There's been a lot of controversy surrounding vaccine prioritization. There are various sides to this issue and it's easy for them to get conflated in a way which confuses the conversation. Quick thread. 1/13
First: it is of course true that vaccine programs can have different goals. Minimizing deaths and serious illness by direct protection via vaccine is a different goal from attempting to reduce onward transmission (and then deaths) by vaccinating highly exposed individuals. 2/13
And even as part of a direct protection strategy, some individuals might really have 10x the exposure risk of others, so it is not a priori unreasonable to consider exposure risk even if the primary strategy is direct protection.
3/13

However:
what IS unreasonable is mistaking the real but moderate role of various common "risk factors" for serious and illness and death from COVID with the overwhelming, multiple-orders-of-magnitude effect of advanced age. 4/13
For example, in this figure from the large NHS risk study, the relative risk for 18-39 year olds is so low that it doesn't fit on the chosen log scale.

Common conditions such as diabetes and obesity are not nearly as relevant as age. 5/13
In the U.S., each of the 50 states is pursuing their own vaccine plan. In PA's plan, for example, a person of any age with "high risk conditions" such as BMI>=30 or "smoking" are given higher priority than 60-year olds.

It isn't enough for the CDC to know what the CDC means.
Currently there is a tendency in plans to
*) overestimate the relevance of common non-age risk factors
*) fail to differentiate the effects of advanced below age 65.

A 60-year old faces something like 30x the risk of death as a 30-year old from COVID; plans should reflect this.
I have seen various explanations offered for the current state of things.

One is that the vaccine simply works better among older populations than was expected; in particular that we should soon see recommendations updated. 8/13
However, the biggest contradictions is plans right now is not how they deal with the oldest people but how they deal with people under 65, but for whom age is still their greatest risk factor.

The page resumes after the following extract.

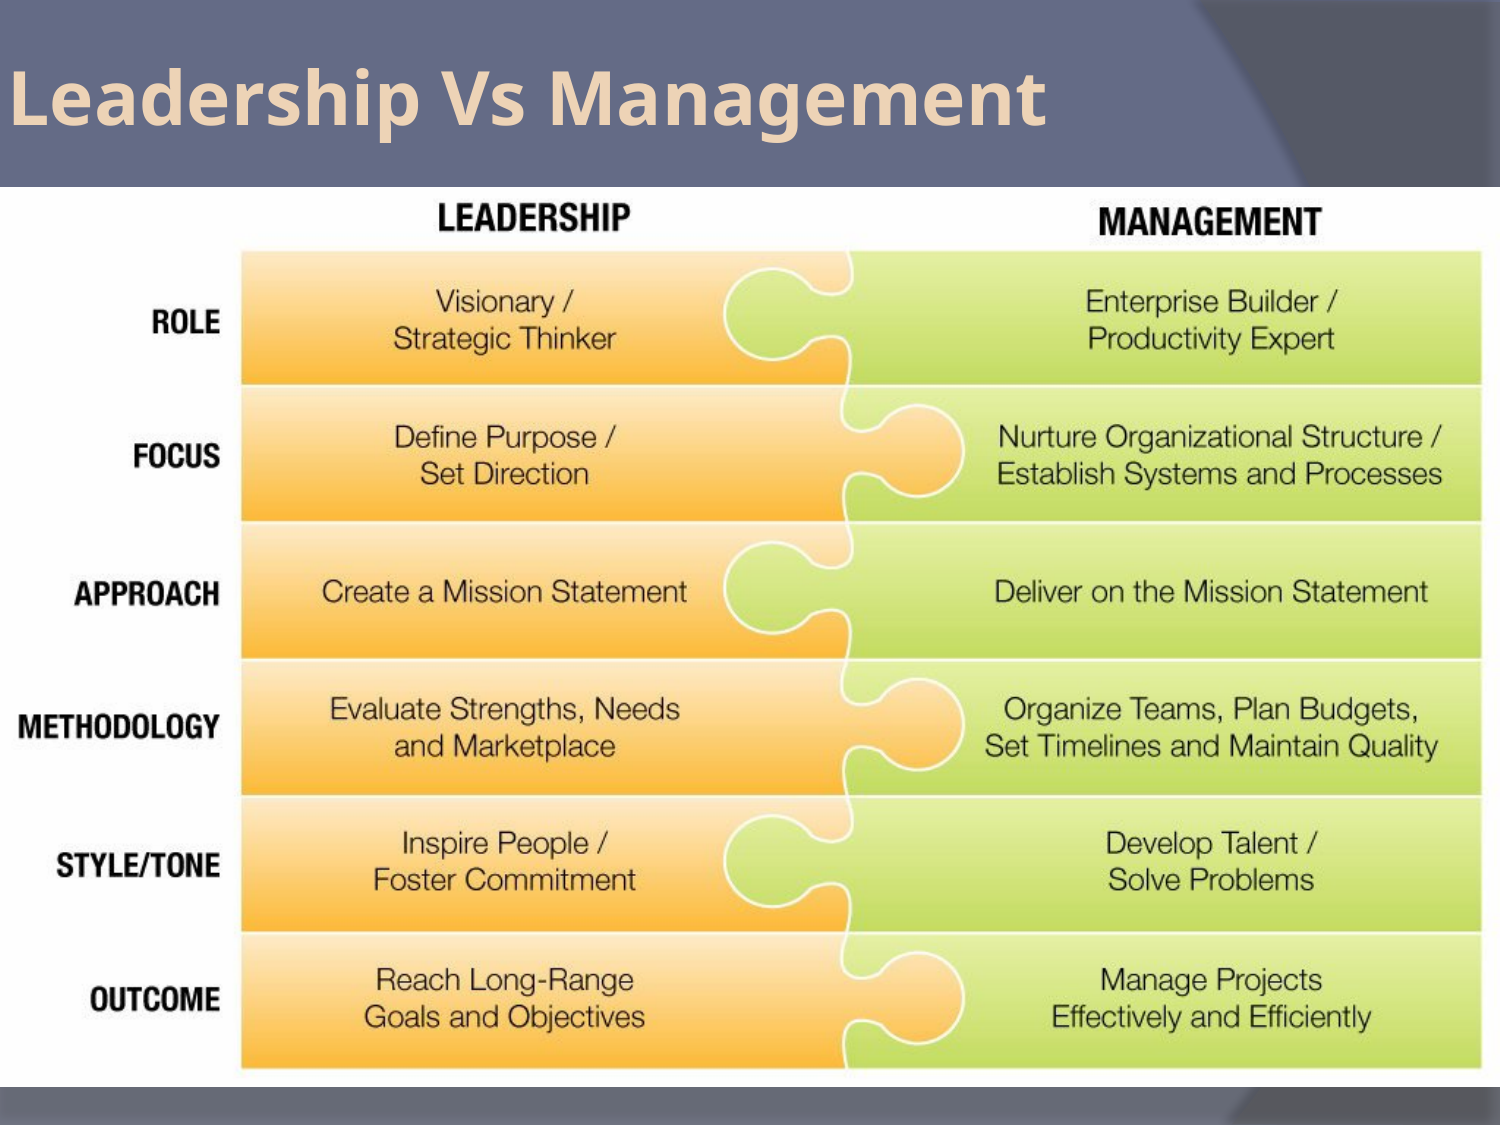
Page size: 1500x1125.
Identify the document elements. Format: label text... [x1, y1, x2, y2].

picture [0, 187, 1500, 1088]
text_box Leadership Vs Management [0, 0, 1466, 101]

Good plans should differentiate 55-65, 45-55, 35-45, etc.

9/13
Another explanation is that exposure considerations may be at play. But the primary issue at hand is not plans which prioritize people because of their exposure but because they have medical risk factors (weight, smoking, etc), which are real but minor compared with age. 10/13
I have also seen explanations suggesting that "logistics" are the reason.

To me it seems this misunderstands the urgency and consequence of getting the first doses of the vaccine to individuals where it is most likely to have the greatest impact. 11/13
As age has an orders-of-magnitude effect, a plan which prioritizes age can be more effective even than a plan which was less targeted but distributed 2x as many doses. For all the advocacy around using single doses, etc., giving the doses to the right people matters the most.
12/
Finally I have seen it suggested that this is just the temporary state of things and it is all going to get worked out in time.

This is the one I hope is right!

But the states are already writing their plans. It's not enough for the final CDC plan to get it right.